ARLINGTON, VA. — The American Feed Industry Association (AFIA) applauded the introduction of legislation that will establish a regulatory pathway for a new category of animal food substances.
The Innovative Feed Enhancement and Economic Development (FEED) Act will amend the Federal Food, Drug and Cosmetic (FDC) Act for animal food substances that act solely within animals’ gut microbiomes or in the feed they are digesting to provide a wide range of benefits. The additives would be reviewed for safety and effectiveness as food additives, not drugs, allowing them to come to market quicker.
The bill was introduced by Representatives Greg Pence (R-Ind.), Jim Baird (R-Ind.), Kim Schrier (D-Wash.) and Angie Craig (D-Minn.). Prior to being brought in front of Congress, amendments to the bill passed with overwhelming support through the Senate Committee of Health, Education, Labor and Pensions (HELP).
The AFIA urged Congress to act quickly on the bill, which has bipartisan and bicameral support.
“The legislation will be the spark needed to drive nutritional innovation that improves animal health and production while addressing public health challenges,” said Constance Cullman, president and chief executive officer of the AFIA. “We need this modernized regulatory oversight instead of the current policy of overregulation.

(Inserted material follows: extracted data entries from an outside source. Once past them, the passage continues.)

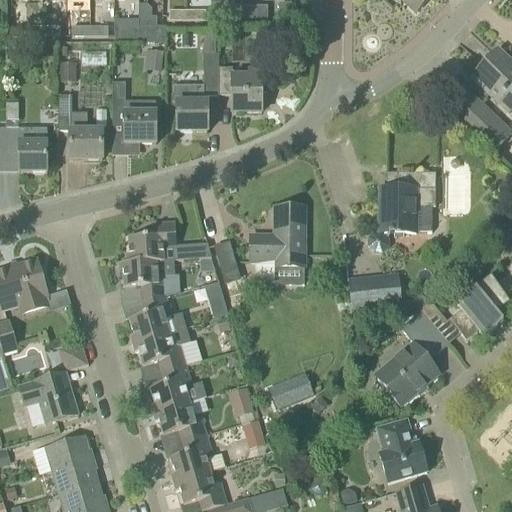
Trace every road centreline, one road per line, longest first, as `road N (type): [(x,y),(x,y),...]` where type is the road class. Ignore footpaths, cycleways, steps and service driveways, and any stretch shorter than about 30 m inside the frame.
road 1 (residential): [(146,511),(61,210)]
road 2 (unclassified): [(61,210),(263,153),(334,103)]
road 3 (residential): [(468,511),(437,408),(506,351),(511,357)]
road 4 (unclassified): [(334,103),(459,0)]
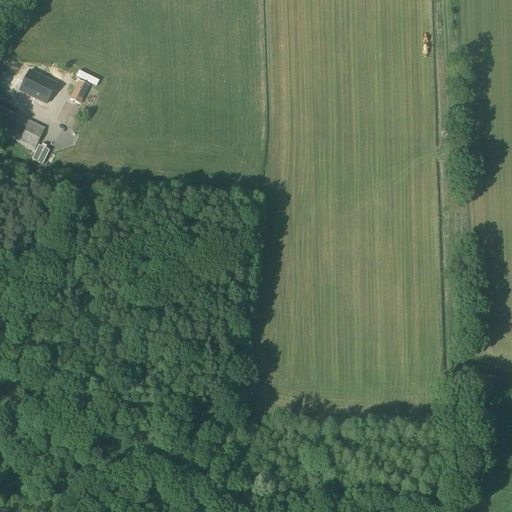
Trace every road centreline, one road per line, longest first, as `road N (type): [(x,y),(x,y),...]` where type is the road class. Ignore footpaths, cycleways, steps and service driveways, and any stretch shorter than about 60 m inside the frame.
road 1 (track): [(439,0),(458,378)]
road 2 (track): [(511,382),(458,378),(457,483),(424,511)]
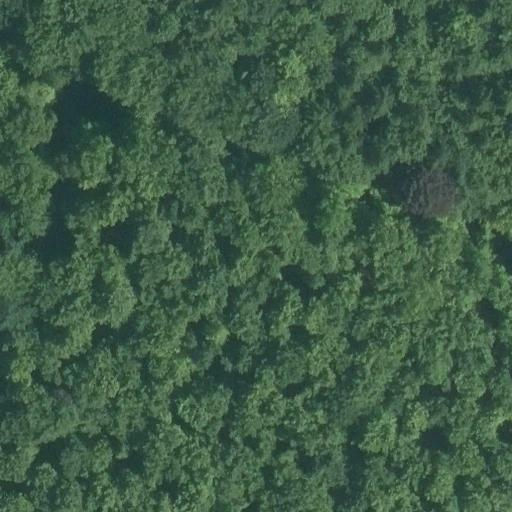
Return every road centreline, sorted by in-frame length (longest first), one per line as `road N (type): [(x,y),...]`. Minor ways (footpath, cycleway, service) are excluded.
road 1 (track): [(511,202),(0,7)]
road 2 (track): [(179,0),(499,143),(511,127)]
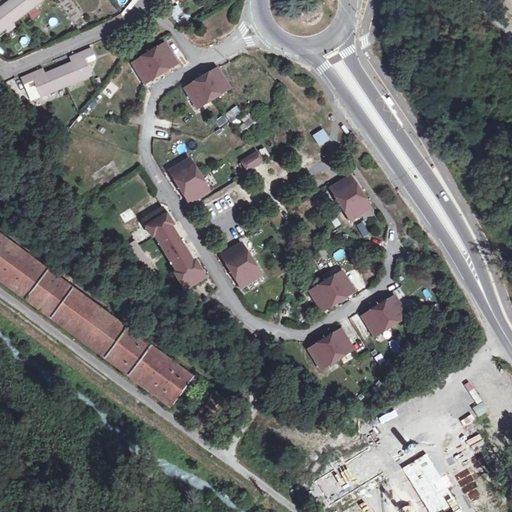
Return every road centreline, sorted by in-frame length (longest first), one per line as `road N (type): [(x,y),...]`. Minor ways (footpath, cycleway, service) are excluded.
road 1 (unclassified): [(297,511),(0,291)]
road 2 (tertiary): [(302,46),(394,163),(511,347)]
road 3 (tertiary): [(511,339),(455,214),(356,71),(340,23)]
road 4 (residential): [(197,240),(246,316),(271,332),(303,336),(385,288),(395,228)]
road 5 (residential): [(203,64),(161,90),(147,158),(197,240)]
road 6 (residential): [(334,156),(197,240)]
road 7 (residential): [(0,67),(20,69),(122,27),(141,11)]
road 8 (track): [(271,332),(256,392),(223,457)]
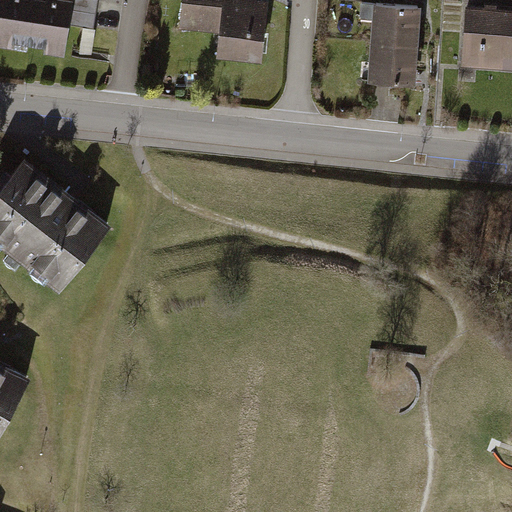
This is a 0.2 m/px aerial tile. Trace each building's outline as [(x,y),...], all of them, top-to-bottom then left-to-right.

Any delay in enacting this legislation continues to put US agriculture at a disadvantage compared to our global counterparts whose regulatory systems have evolved with the times.”
The AFIA has urged the FDA to modernize its 1998 Policy and Procedures Manual Guide 1240.3605, which made it difficult for animal food manufacturers from indicating non-nutritive benefits on labels because they had to navigate the FDA’s drug approval process.
Dozens of countries already have approved and started using these feed ingredients on farms, resulting in improved animal production, wellbeing, reduced pre-harvest food safety concerns, and a smaller environmental footprint, the AFIA said.